* _What you have to do_: Repeat the data word for word, excluding every picture.

* _Records supplied_:
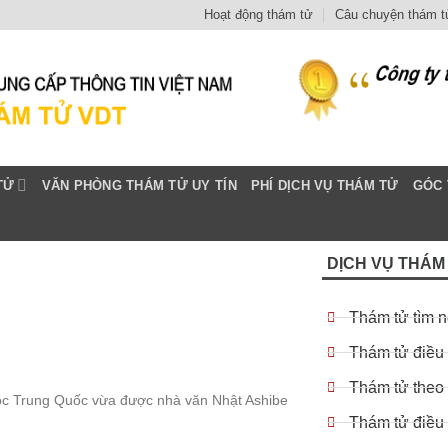
Hoạt động thám tử
Câu chuyện thám t
TỬ
VĂN PHÒNG THÁM TỬ UY TÍN
PHÍ DỊCH VỤ THÁM TỬ
GÓC 
DỊCH VỤ THÁM
Thám tử tìm 
Thám tử điều 
Thám tử theo 
học Trung Quốc vừa được nhà văn Nhật Ashibe
Thám tử điều 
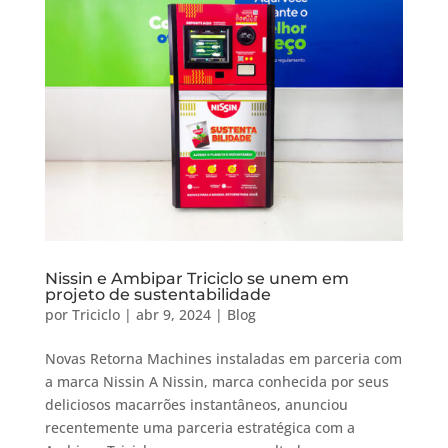
Nissin e Ambipar Triciclo se unem em
projeto de sustentabilidade
por
Triciclo
|
abr 9, 2024
|
Blog
Novas Retorna Machines instaladas em parceria com
a marca Nissin A Nissin, marca conhecida por seus
deliciosos macarrões instantâneos, anunciou
recentemente uma parceria estratégica com a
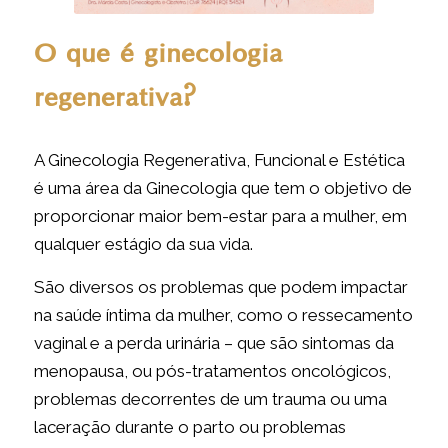
O que é ginecologia
regenerativa?
A Ginecologia Regenerativa, Funcional e Estética
é uma área da Ginecologia que tem o objetivo de
proporcionar maior bem-estar para a mulher, em
qualquer estágio da sua vida.
São diversos os problemas que podem impactar
na saúde íntima da mulher, como o ressecamento
vaginal e a perda urinária – que são sintomas da
menopausa, ou pós-tratamentos oncológicos,
problemas decorrentes de um trauma ou uma
laceração durante o parto ou problemas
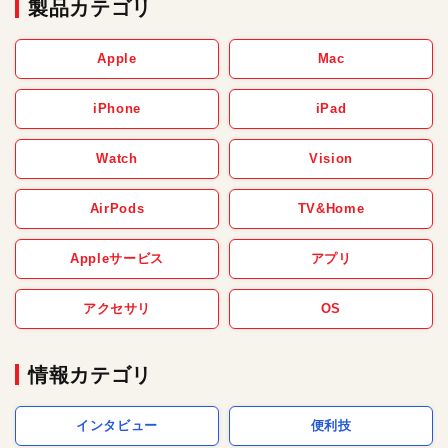
製品カテゴリ
Apple
Mac
iPhone
iPad
Watch
Vision
AirPods
TV&Home
Appleサービス
アプリ
アクセサリ
OS
情報カテゴリ
インタビュー
便利技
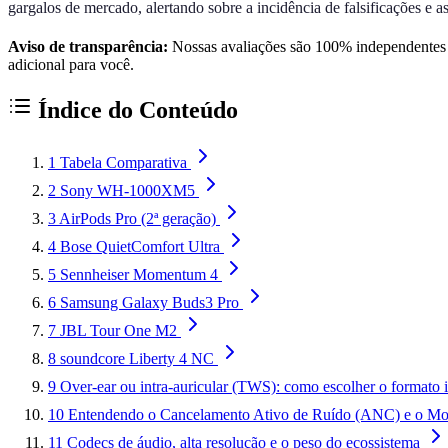
gargalos de mercado, alertando sobre a incidência de falsificações e a
Aviso de transparência:
Nossas avaliações são 100% independentes e
adicional para você.
Índice do Conteúdo
1
Tabela Comparativa
2
Sony WH-1000XM5
3
AirPods Pro (2ª geração)
4
Bose QuietComfort Ultra
5
Sennheiser Momentum 4
6
Samsung Galaxy Buds3 Pro
7
JBL Tour One M2
8
soundcore Liberty 4 NC
9
Over-ear ou intra-auricular (TWS): como escolher o formato 
10
Entendendo o Cancelamento Ativo de Ruído (ANC) e o M
11
Codecs de áudio, alta resolução e o peso do ecossistema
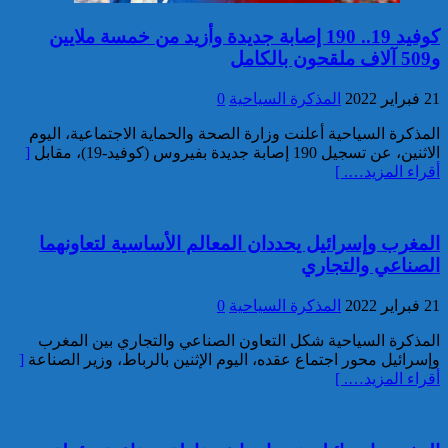
خبير: “البيعة الإلكترونية” تكشف
كوفيد 19.. 190 إصابة جديدة وأزيد من خمسة ملايين
تحول الإرهاب الرقمي بعد تفكيك
و509 آلاف ملقحون بالكامل
خلية داعشية بتطوان
21 فبراير 2022
المذكرة السياحية
0
المذكرة السياحية أعلنت وزارة الصحة والحماية الاجتماعية، اليوم
الاثنين، عن تسجيل 190 إصابة جديدة بفيروس (كوفيد-19)، مقابل
[
أقراء المزيد…. ]
المغرب وإسرائيل يحددان المعالم الأساسية لتعاونهما
تركيا:القضاء يأمر بحبس رئيس
الصناعي والتجاري
بلدية إسطنبول على ذمة التحقيق
21 فبراير 2022
المذكرة السياحية
0
المذكرة السياحية شكل التعاون الصناعي والتجاري بين المغرب
وإسرائيل محور اجتماع عقده، اليوم الإثنين بالرباط، وزير الصناعة
[
أقراء المزيد…. ]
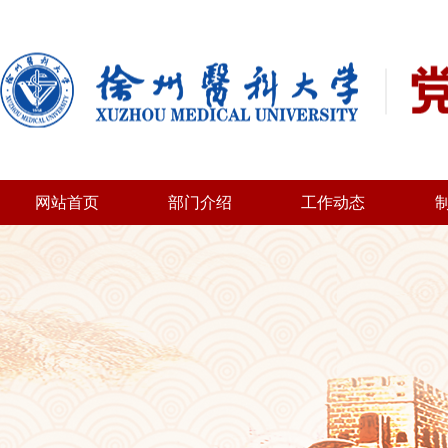
网站首页
部门介绍
工作动态
部门概况
机构设置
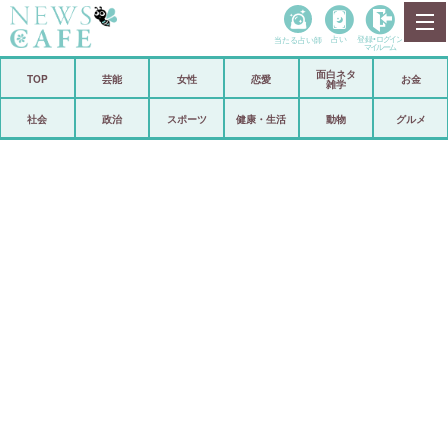
当たる占い師
占い
登録•
ログイン
マイルーム
面白ネタ
ホーム
TOP
芸能
女性
恋愛
お金
雑学
社会
政治
社会
政治
スポーツ
健康・生活
動物
グルメ
経済
海外
芸能
スポーツ
恋愛
ビックリ
コメントポスト
アリ／ナシ
リリース
ショップ
登録・ログイン/マイルーム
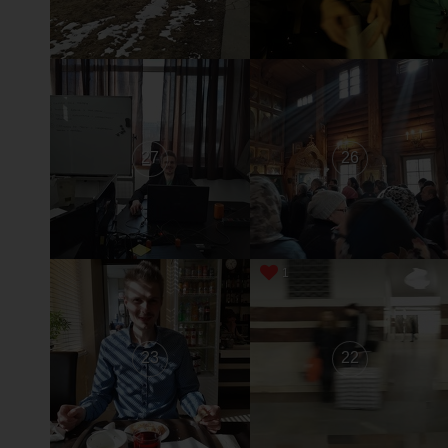
27
26
1
23
22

* _Solution to this task_:
Hoạt động thám tử
Câu chuyện thám t
TỬ
VĂN PHÒNG THÁM TỬ UY TÍN
PHÍ DỊCH VỤ THÁM TỬ
GÓC 
DỊCH VỤ THÁM
Thám tử tìm 
Thám tử điều 
Thám tử theo 
học Trung Quốc vừa được nhà văn Nhật Ashibe
Thám tử điều 
Nissin e Ambipar Triciclo se unem em
projeto de sustentabilidade
por
Triciclo
|
abr 9, 2024
|
Blog
Novas Retorna Machines instaladas em parceria com
a marca Nissin A Nissin, marca conhecida por seus
deliciosos macarrões instantâneos, anunciou
recentemente uma parceria estratégica com a
O que é ginecologia
regenerativa?
A Ginecologia Regenerativa, Funcional e Estética
é uma área da Ginecologia que tem o objetivo de
proporcionar maior bem-estar para a mulher, em
qualquer estágio da sua vida.
São diversos os problemas que podem impactar
na saúde íntima da mulher, como o ressecamento
vaginal e a perda urinária – que são sintomas da
menopausa, ou pós-tratamentos oncológicos,
problemas decorrentes de um trauma ou uma
laceração durante o parto ou problemas
製品カテゴリ
Apple
Mac
iPhone
iPad
Watch
Vision
AirPods
TV&Home
Appleサービス
アプリ
アクセサリ
OS
情報カテゴリ
インタビュー
便利技
gargalos de mercado, alertando sobre a incidência de falsificações e a
Aviso de transparência:
Nossas avaliações são 100% independentes e
adicional para você.
Índice do Conteúdo
1
Tabela Comparativa
2
Sony WH-1000XM5
3
AirPods Pro (2ª geração)
4
Bose QuietComfort Ultra
5
Sennheiser Momentum 4
6
Samsung Galaxy Buds3 Pro
7
JBL Tour One M2
8
soundcore Liberty 4 NC
9
Over-ear ou intra-auricular (TWS): como escolher o formato 
10
Entendendo o Cancelamento Ativo de Ruído (ANC) e o M
11
Codecs de áudio, alta resolução e o peso do ecossistema
خبير: “البيعة الإلكترونية” تكشف
كوفيد 19.. 190 إصابة جديدة وأزيد من خمسة ملايين
تحول الإرهاب الرقمي بعد تفكيك
و509 آلاف ملقحون بالكامل
خلية داعشية بتطوان
21 فبراير 2022
المذكرة السياحية
0
المذكرة السياحية أعلنت وزارة الصحة والحماية الاجتماعية، اليوم
الاثنين، عن تسجيل 190 إصابة جديدة بفيروس (كوفيد-19)، مقابل
[
أقراء المزيد…. ]
المغرب وإسرائيل يحددان المعالم الأساسية لتعاونهما
تركيا:القضاء يأمر بحبس رئيس
الصناعي والتجاري
بلدية إسطنبول على ذمة التحقيق
21 فبراير 2022
المذكرة السياحية
0
المذكرة السياحية شكل التعاون الصناعي والتجاري بين المغرب
وإسرائيل محور اجتماع عقده، اليوم الإثنين بالرباط، وزير الصناعة
[
أقراء المزيد…. ]
网站首页
部门介绍
工作动态
部门概况
机构设置
当たる占い師
占い
登録•
ログイン
マイルーム
面白ネタ
ホーム
TOP
芸能
女性
恋愛
お金
雑学
社会
政治
社会
政治
スポーツ
健康・生活
動物
グルメ
経済
海外
芸能
スポーツ
恋愛
ビックリ
コメントポスト
アリ／ナシ
リリース
ショップ
登録・ログイン/マイルーム
27
26
1
23
22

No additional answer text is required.